Repressed and recovered memories of childhood sexual abuse are another matter entirely. Memory researchers so far have not been able to validate this process. People past the age of three or thereabouts don't seem to forget many things that are emotionally traumatic, especially when the trauma is recurrent. And people don't seem to recover memories with any accuracy. They are likely to slip in whatever details permit them to make sense of scattered memories.

We also know how common false memories are. Memory researchers and defense attorneys know how invalid eyewitness accounts are and how easily memories can be distorted by suggestion. This is particularly true of children, who seem to make little distinction between reality and what grown-ups want to hear.

I don't believe many people can insist categorically that repressed and recovered memories could never occur (though I understand certain researchers, after a lifetime of trying to verify the phenomenon, have gone that far), but I think anyone who studies the research could insist that they not be literally believed and that they are far more likely to be implanted than real.

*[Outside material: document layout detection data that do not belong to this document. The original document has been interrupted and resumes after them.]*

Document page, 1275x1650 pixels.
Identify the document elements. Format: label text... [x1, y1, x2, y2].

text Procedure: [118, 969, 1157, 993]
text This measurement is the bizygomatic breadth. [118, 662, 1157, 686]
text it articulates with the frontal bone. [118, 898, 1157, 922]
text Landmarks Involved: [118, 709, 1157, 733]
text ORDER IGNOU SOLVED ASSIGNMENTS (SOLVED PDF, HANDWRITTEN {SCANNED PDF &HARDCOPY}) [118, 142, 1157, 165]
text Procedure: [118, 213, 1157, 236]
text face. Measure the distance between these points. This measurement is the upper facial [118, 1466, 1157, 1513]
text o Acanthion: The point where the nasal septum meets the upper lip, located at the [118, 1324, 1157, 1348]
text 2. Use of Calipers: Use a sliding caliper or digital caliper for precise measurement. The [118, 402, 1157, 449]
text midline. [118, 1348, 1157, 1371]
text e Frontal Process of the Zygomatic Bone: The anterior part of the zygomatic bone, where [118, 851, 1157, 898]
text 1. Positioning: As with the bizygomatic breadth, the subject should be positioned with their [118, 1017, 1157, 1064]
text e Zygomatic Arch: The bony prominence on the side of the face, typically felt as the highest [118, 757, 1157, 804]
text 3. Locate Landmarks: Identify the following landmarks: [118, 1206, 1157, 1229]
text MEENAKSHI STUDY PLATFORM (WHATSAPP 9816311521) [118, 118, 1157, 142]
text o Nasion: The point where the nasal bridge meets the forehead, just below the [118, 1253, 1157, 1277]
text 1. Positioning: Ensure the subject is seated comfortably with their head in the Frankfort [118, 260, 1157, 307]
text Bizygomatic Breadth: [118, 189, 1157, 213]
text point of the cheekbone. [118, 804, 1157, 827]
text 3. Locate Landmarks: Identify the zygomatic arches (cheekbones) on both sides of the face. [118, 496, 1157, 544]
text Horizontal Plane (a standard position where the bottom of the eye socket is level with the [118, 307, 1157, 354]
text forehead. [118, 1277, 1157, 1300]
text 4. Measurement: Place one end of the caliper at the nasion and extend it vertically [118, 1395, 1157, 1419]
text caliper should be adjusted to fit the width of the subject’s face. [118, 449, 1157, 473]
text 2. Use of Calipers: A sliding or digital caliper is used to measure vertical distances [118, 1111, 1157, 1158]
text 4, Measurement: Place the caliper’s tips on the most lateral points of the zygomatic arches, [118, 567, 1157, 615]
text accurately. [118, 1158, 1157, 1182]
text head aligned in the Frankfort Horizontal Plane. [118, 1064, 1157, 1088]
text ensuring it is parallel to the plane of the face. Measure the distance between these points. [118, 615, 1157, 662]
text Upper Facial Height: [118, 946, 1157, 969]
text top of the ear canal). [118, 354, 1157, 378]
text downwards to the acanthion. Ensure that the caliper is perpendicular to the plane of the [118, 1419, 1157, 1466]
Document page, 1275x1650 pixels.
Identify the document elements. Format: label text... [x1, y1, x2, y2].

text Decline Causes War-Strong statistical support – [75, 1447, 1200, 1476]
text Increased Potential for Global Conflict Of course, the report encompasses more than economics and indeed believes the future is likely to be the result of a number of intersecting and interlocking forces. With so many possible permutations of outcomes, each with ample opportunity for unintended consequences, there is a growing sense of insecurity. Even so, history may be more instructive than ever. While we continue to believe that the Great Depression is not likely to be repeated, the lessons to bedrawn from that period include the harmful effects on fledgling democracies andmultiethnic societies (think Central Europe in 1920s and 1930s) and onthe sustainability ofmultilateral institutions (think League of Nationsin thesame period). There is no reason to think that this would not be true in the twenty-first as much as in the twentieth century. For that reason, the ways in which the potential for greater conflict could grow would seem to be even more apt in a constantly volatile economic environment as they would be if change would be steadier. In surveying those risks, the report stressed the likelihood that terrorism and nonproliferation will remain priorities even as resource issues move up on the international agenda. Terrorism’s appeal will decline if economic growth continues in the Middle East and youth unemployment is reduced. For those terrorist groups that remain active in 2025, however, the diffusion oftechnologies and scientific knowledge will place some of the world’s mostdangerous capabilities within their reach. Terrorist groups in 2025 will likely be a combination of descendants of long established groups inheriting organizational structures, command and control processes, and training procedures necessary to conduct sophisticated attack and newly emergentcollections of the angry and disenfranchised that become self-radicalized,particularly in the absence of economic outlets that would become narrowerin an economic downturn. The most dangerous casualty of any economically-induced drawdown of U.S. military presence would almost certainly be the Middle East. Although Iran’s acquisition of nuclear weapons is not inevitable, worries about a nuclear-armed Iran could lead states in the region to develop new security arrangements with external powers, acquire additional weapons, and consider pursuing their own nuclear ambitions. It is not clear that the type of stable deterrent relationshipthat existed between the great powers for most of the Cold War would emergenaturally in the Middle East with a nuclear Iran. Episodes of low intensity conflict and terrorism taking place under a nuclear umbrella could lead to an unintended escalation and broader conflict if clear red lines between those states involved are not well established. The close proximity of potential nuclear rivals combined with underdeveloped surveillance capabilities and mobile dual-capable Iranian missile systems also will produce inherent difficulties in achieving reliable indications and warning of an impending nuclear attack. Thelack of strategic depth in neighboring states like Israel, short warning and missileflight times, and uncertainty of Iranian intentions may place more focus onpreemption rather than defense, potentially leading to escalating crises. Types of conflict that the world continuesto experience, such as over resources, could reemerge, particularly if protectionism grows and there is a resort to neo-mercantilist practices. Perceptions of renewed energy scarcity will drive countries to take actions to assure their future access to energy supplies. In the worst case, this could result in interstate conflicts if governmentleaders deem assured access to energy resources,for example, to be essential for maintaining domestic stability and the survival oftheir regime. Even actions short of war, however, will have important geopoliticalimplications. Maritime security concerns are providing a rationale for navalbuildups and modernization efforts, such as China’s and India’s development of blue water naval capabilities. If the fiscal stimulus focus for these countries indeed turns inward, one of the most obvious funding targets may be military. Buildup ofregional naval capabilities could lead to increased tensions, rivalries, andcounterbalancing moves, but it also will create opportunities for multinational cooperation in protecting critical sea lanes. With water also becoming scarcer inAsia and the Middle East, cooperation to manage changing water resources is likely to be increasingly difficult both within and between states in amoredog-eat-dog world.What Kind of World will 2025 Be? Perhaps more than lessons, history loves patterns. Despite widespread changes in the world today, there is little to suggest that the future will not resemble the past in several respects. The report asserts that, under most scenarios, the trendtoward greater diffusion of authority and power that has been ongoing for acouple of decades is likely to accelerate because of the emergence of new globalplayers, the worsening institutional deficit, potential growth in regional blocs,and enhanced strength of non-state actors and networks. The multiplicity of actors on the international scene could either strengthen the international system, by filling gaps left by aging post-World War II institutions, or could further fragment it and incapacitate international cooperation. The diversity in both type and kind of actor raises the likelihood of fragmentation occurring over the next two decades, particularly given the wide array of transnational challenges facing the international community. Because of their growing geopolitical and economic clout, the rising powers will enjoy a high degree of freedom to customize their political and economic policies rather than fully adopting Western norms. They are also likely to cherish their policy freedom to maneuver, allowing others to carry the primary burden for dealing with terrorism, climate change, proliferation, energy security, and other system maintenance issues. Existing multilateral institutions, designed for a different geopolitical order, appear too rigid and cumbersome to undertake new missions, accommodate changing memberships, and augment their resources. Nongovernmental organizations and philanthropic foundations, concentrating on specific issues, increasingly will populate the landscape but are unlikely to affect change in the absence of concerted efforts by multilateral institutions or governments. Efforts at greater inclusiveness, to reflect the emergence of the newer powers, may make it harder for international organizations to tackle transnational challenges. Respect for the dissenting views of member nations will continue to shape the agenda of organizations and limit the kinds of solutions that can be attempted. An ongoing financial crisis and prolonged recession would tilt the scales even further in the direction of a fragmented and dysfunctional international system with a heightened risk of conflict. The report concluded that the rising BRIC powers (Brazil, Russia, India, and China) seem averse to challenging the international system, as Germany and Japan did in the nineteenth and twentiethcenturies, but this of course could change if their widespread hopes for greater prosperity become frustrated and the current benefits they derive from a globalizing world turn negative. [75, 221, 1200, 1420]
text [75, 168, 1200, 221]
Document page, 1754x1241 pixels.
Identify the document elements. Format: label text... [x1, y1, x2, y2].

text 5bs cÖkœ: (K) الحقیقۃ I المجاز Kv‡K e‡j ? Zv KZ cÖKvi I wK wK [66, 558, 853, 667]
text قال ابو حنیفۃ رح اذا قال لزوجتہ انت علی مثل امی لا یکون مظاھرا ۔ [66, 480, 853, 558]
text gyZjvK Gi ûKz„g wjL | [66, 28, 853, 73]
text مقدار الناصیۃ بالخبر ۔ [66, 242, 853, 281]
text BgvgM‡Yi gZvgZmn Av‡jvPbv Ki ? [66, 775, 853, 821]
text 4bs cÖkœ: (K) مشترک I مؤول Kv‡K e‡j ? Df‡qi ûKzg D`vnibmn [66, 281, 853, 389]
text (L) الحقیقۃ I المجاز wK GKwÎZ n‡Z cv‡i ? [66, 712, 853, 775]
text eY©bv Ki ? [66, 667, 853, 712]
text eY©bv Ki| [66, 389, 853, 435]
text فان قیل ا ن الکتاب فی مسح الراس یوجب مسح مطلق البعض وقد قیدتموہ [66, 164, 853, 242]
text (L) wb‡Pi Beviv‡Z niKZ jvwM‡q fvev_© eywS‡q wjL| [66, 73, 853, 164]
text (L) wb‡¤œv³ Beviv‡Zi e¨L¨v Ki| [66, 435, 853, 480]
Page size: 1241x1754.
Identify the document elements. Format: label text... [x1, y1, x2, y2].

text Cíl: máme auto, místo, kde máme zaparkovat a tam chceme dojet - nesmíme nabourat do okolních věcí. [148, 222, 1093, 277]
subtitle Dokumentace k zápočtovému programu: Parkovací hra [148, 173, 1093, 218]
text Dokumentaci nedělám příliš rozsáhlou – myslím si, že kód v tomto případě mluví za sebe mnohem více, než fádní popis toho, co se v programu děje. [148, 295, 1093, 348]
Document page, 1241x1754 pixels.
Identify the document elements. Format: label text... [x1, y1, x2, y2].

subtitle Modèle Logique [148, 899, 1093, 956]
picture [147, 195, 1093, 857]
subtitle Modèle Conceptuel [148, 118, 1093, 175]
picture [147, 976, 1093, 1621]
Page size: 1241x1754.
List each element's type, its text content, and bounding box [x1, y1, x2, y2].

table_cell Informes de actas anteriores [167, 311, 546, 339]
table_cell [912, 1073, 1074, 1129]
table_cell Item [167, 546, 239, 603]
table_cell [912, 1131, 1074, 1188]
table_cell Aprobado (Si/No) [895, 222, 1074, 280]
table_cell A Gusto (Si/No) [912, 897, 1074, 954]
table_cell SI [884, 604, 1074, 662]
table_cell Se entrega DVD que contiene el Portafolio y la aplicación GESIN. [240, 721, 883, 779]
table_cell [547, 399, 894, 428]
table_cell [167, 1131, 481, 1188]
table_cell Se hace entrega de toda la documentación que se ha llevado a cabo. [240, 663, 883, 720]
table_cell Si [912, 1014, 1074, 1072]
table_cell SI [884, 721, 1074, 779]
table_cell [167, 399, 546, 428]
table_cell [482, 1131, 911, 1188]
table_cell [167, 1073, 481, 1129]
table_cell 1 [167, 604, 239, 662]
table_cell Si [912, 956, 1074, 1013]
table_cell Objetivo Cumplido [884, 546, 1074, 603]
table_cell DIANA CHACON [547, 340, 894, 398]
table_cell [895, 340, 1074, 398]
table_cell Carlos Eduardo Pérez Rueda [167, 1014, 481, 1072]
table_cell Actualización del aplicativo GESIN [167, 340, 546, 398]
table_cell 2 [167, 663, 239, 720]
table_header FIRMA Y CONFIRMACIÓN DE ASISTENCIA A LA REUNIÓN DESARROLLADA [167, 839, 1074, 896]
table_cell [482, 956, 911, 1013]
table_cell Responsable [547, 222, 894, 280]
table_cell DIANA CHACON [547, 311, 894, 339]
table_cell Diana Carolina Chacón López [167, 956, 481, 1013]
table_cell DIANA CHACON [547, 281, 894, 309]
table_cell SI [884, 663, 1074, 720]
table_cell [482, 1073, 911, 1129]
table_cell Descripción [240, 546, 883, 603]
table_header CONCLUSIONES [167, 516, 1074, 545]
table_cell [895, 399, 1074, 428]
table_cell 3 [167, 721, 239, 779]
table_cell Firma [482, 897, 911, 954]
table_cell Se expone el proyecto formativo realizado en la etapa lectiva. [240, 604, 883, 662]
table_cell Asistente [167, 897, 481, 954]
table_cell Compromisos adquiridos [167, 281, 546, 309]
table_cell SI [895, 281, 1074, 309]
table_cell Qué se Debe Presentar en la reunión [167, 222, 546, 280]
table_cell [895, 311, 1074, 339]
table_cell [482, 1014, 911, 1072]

However, we have to consider the possibility that many people remember the incest they suffered but use the repressed and recovered memory metaphor to explain their long silence.

Even so, we really do need to stop declaring any damn fool thing someone imagines to be absolute revealed truth, etched in stone on the memory of God. More important, it does not look as if recovering these so-called repressed memories is of therapeutic value. If anything, it seems likely to wreck people's lives. Perhaps the worst tendency of the recovered memory specialists is their practice of cutting off the family relationships of their clients.

I advise therapists I teach and supervise to avoid implying they can know the truth of the past from recovered memories and above all not to facilitate or amplify such memories with hypnosis or suggestion. I go so far as to actively encourage distrust of recovered memories.

Most important, I would never encourage cutoffs with family members, whatever has happened in the past, in reality or in fantasy. To me, the best treatment is to empower the victim to confront the family members who have shown such intrusive disrespect and then to replace the terrible memories with quite real memories of loving family relationships.